DIRECTIONS: Exclude the pictures; give every entry again exactly as written.

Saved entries

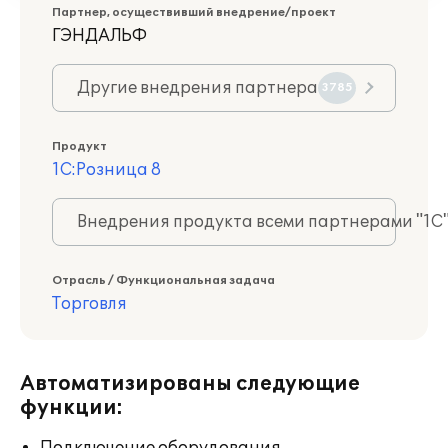
Партнер, осуществивший внедрение/проект
ГЭНДАЛЬФ
Другие внедрения партнера
3785
Продукт
1С:Розница 8
Внедрения продукта всеми партнерами "1С
Отрасль / Функциональная задача
Торговля
Автоматизированы следующие
функции:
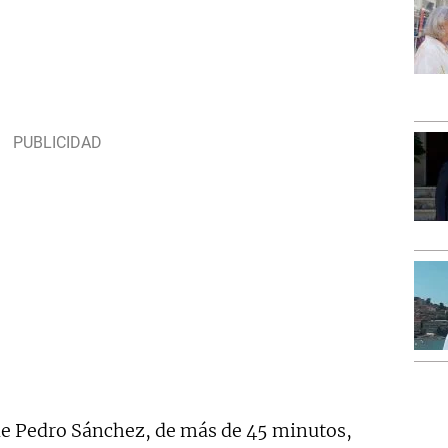
e Pedro Sánchez, de más de 45 minutos,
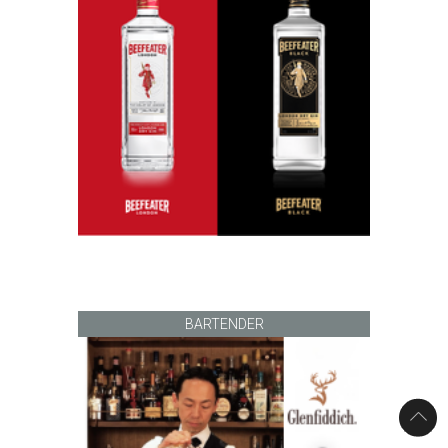
BARTENDER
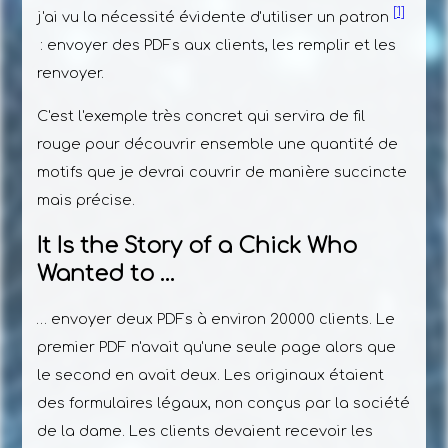
[1]
j'ai vu la nécessité évidente d'utiliser un patron
: envoyer des PDFs aux clients, les remplir et les
renvoyer.
C'est l'exemple très concret qui servira de fil
rouge pour découvrir ensemble une quantité de
motifs que je devrai couvrir de manière succincte
mais précise.
It Is the Story of a Chick Who
Wanted to …
… envoyer deux PDFs à environ 20000 clients. Le
premier PDF n'avait qu'une seule page alors que
le second en avait deux. Les originaux étaient
des formulaires légaux, non conçus par la société
de la dame. Les clients devaient recevoir les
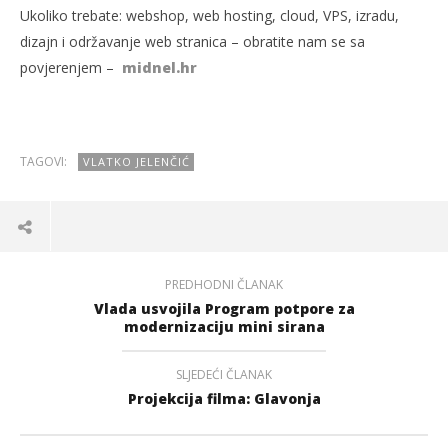
Ukoliko trebate: webshop, web hosting, cloud, VPS, izradu,
dizajn i održavanje web stranica – obratite nam se sa
povjerenjem –
midnel.hr
TAGOVI:
VLATKO JELENČIĆ
PREDHODNI ČLANAK
Vlada usvojila Program potpore za
modernizaciju mini sirana
SLJEDEĆI ČLANAK
Projekcija filma: Glavonja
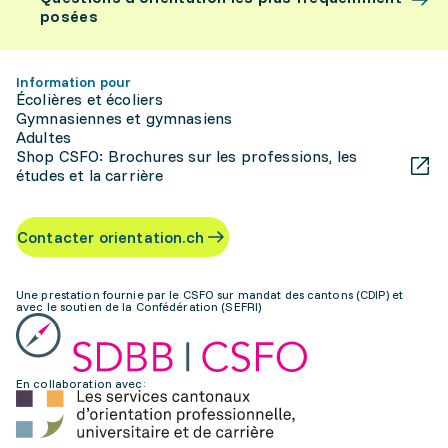
posées
Information pour
Écolières et écoliers
Gymnasiennes et gymnasiens
Adultes
Shop CSFO: Brochures sur les professions, les
études et la carrière
Contacter orientation.ch
Une prestation fournie par le CSFO sur mandat des cantons (CDIP) et
avec le soutien de la Confédération (SEFRI)
En collaboration avec:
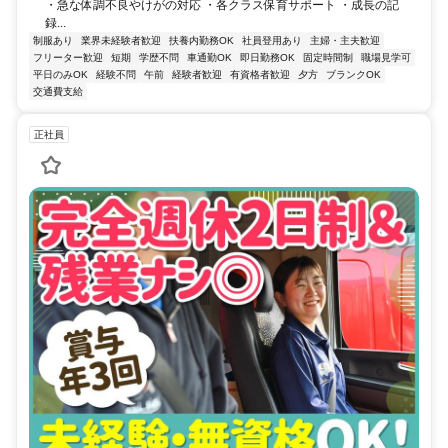
・急な体調不良やけがの対応 ・各クラス保育サポート ・成長の記
録...
制服あり
業界未経験者歓迎
扶養内勤務OK
社員登用あり
主婦・主夫歓迎
フリーター歓迎
短期
学歴不問
車通勤OK
即日勤務OK
固定時間制
職場見学可
平日のみOK
経験不問
午前
経験者歓迎
有資格者歓迎
夕方
ブランクOK
交通費支給
正社員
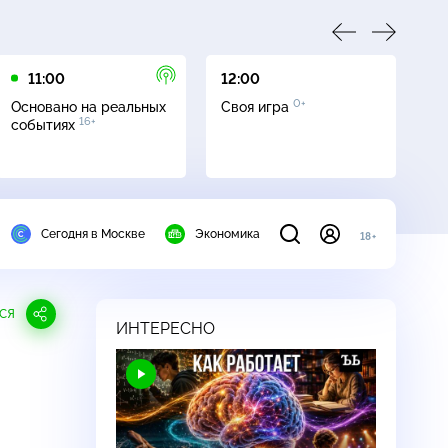
11:00
12:00
13
0+
Основано на реальных
Своя игра
Се
16+
событиях
Сегодня в Москве
Экономика
18+
СЯ
ИНТЕРЕСНО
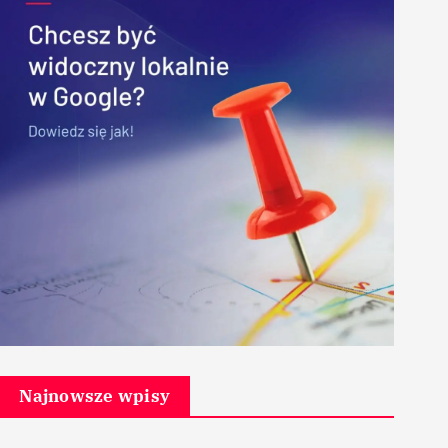
Najnowsze wpisy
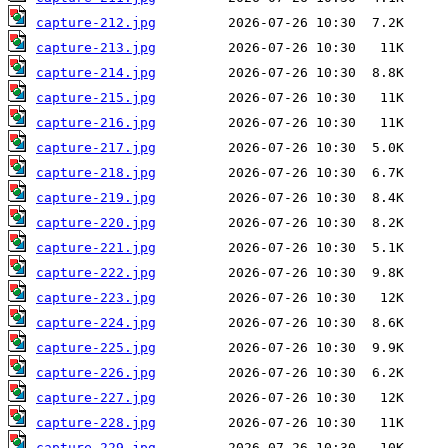
capture-212.jpg
capture-213.jpg
capture-214.jpg
capture-215.jpg
capture-216.jpg
capture-217.jpg
capture-218.jpg
capture-219.jpg
capture-220.jpg
capture-221.jpg
capture-222.jpg
capture-223.jpg
capture-224.jpg
capture-225.jpg
capture-226.jpg
capture-227.jpg
capture-228.jpg
capture-229.jpg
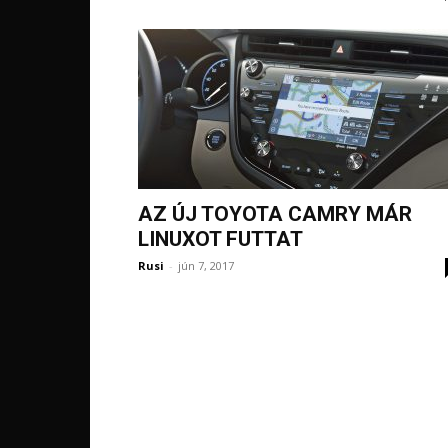
AZ ÚJ TOYOTA CAMRY MÁR
LINUXOT FUTTAT
Rusi
-
jún 7, 2017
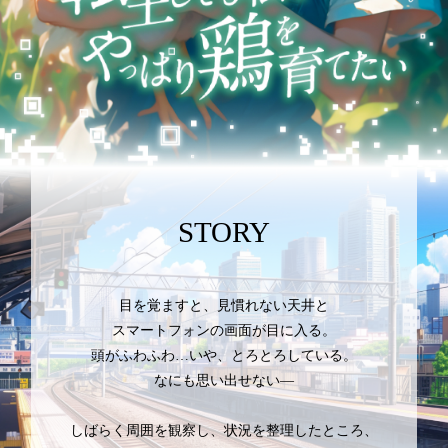
STORY
目を覚ますと、見慣れない天井と
スマートフォンの画面が目に入る。
頭がふわふわ…いや、とろとろしている。
なにも思い出せない―
しばらく周囲を観察し、状況を整理したところ、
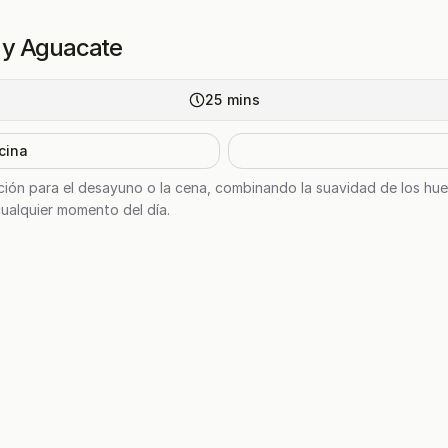
 y Aguacate
25
mins
cina
ión para el desayuno o la cena, combinando la suavidad de los hue
cualquier momento del día.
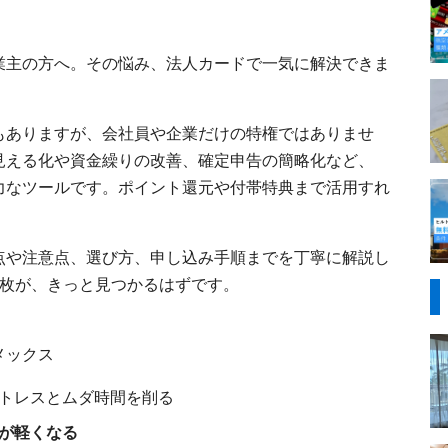
業主の方へ。その悩み、法人カードで一気に解決できま
もありますが、会社員や企業だけの特権ではありませ
見える化や資金繰りの改善、確定申告の簡略化など、
力なツールです。ポイント還元や付帯特典まで活用すれ
点や注意点、選び方、申し込み手順までを丁寧に解説し
1枚が、きっと見つかるはずです。
メックス
トレスとムダ時間を削る
が軽くなる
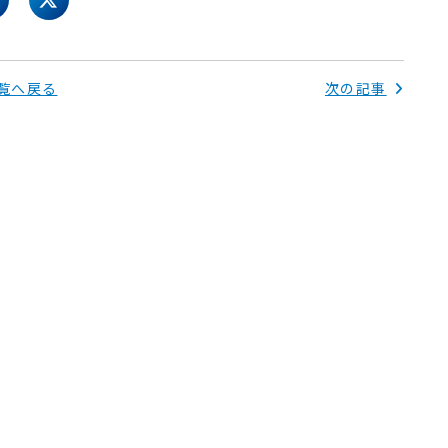
acebook
twitter
覧へ戻る
次の記事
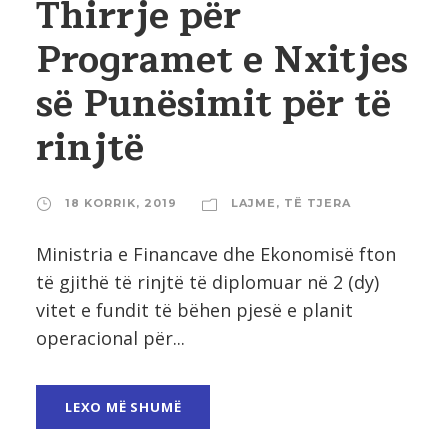
Thirrje për
Programet e Nxitjes
së Punësimit për të
rinjtë
18 KORRIK, 2019
LAJME
,
TË TJERA
Ministria e Financave dhe Ekonomisë fton
të gjithë të rinjtë të diplomuar në 2 (dy)
vitet e fundit të bëhen pjesë e planit
operacional për...
LEXO MË SHUMË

WRITTEN SOLUTION:
Партнер, осуществивший внедрение/проект
ГЭНДАЛЬФ
Другие внедрения партнера
3785
Продукт
1С:Розница 8
Внедрения продукта всеми партнерами "1С
Отрасль / Функциональная задача
Торговля
Автоматизированы следующие
функции:
e Pedro Sánchez, de más de 45 minutos,
BARTENDER
[1]
j'ai vu la nécessité évidente d'utiliser un patron
: envoyer des PDFs aux clients, les remplir et les
renvoyer.
C'est l'exemple très concret qui servira de fil
rouge pour découvrir ensemble une quantité de
motifs que je devrai couvrir de manière succincte
mais précise.
It Is the Story of a Chick Who
Wanted to …
… envoyer deux PDFs à environ 20000 clients. Le
premier PDF n'avait qu'une seule page alors que
le second en avait deux. Les originaux étaient
des formulaires légaux, non conçus par la société
de la dame. Les clients devaient recevoir les
Ukoliko trebate: webshop, web hosting, cloud, VPS, izradu,
dizajn i održavanje web stranica – obratite nam se sa
povjerenjem –
midnel.hr
TAGOVI:
VLATKO JELENČIĆ
PREDHODNI ČLANAK
Vlada usvojila Program potpore za
modernizaciju mini sirana
SLJEDEĆI ČLANAK
Projekcija filma: Glavonja
posées
Information pour
Écolières et écoliers
Gymnasiennes et gymnasiens
Adultes
Shop CSFO: Brochures sur les professions, les
études et la carrière
Contacter orientation.ch
Une prestation fournie par le CSFO sur mandat des cantons (CDIP) et
avec le soutien de la Confédération (SEFRI)
En collaboration avec:
・急な体調不良やけがの対応 ・各クラス保育サポート ・成長の記
録...
制服あり
業界未経験者歓迎
扶養内勤務OK
社員登用あり
主婦・主夫歓迎
フリーター歓迎
短期
学歴不問
車通勤OK
即日勤務OK
固定時間制
職場見学可
平日のみOK
経験不問
午前
経験者歓迎
有資格者歓迎
夕方
ブランクOK
交通費支給
正社員
11:00
12:00
13
0+
Основано на реальных
Своя игра
Се
16+
событиях
Сегодня в Москве
Экономика
18+
СЯ
ИНТЕРЕСНО
Najnowsze wpisy
capture-212.jpg
capture-213.jpg
capture-214.jpg
capture-215.jpg
capture-216.jpg
capture-217.jpg
capture-218.jpg
capture-219.jpg
capture-220.jpg
capture-221.jpg
capture-222.jpg
capture-223.jpg
capture-224.jpg
capture-225.jpg
capture-226.jpg
capture-227.jpg
capture-228.jpg
capture-229.jpg
AZ ÚJ TOYOTA CAMRY MÁR
LINUXOT FUTTAT
Rusi
-
jún 7, 2017
STORY
目を覚ますと、見慣れない天井と
スマートフォンの画面が目に入る。
頭がふわふわ…いや、とろとろしている。
なにも思い出せない―
しばらく周囲を観察し、状況を整理したところ、
 y Aguacate
25
mins
cina
ión para el desayuno o la cena, combinando la suavidad de los hue
cualquier momento del día.
業主の方へ。その悩み、法人カードで一気に解決できま
もありますが、会社員や企業だけの特権ではありませ
見える化や資金繰りの改善、確定申告の簡略化など、
力なツールです。ポイント還元や付帯特典まで活用すれ
点や注意点、選び方、申し込み手順までを丁寧に解説し
1枚が、きっと見つかるはずです。
メックス
トレスとムダ時間を削る
が軽くなる
acebook
twitter
覧へ戻る
次の記事
Thirrje për
Programet e Nxitjes
së Punësimit për të
rinjtë
18 KORRIK, 2019
LAJME
,
TË TJERA
Ministria e Financave dhe Ekonomisë fton
të gjithë të rinjtë të diplomuar në 2 (dy)
vitet e fundit të bëhen pjesë e planit
operacional për...
LEXO MË SHUMË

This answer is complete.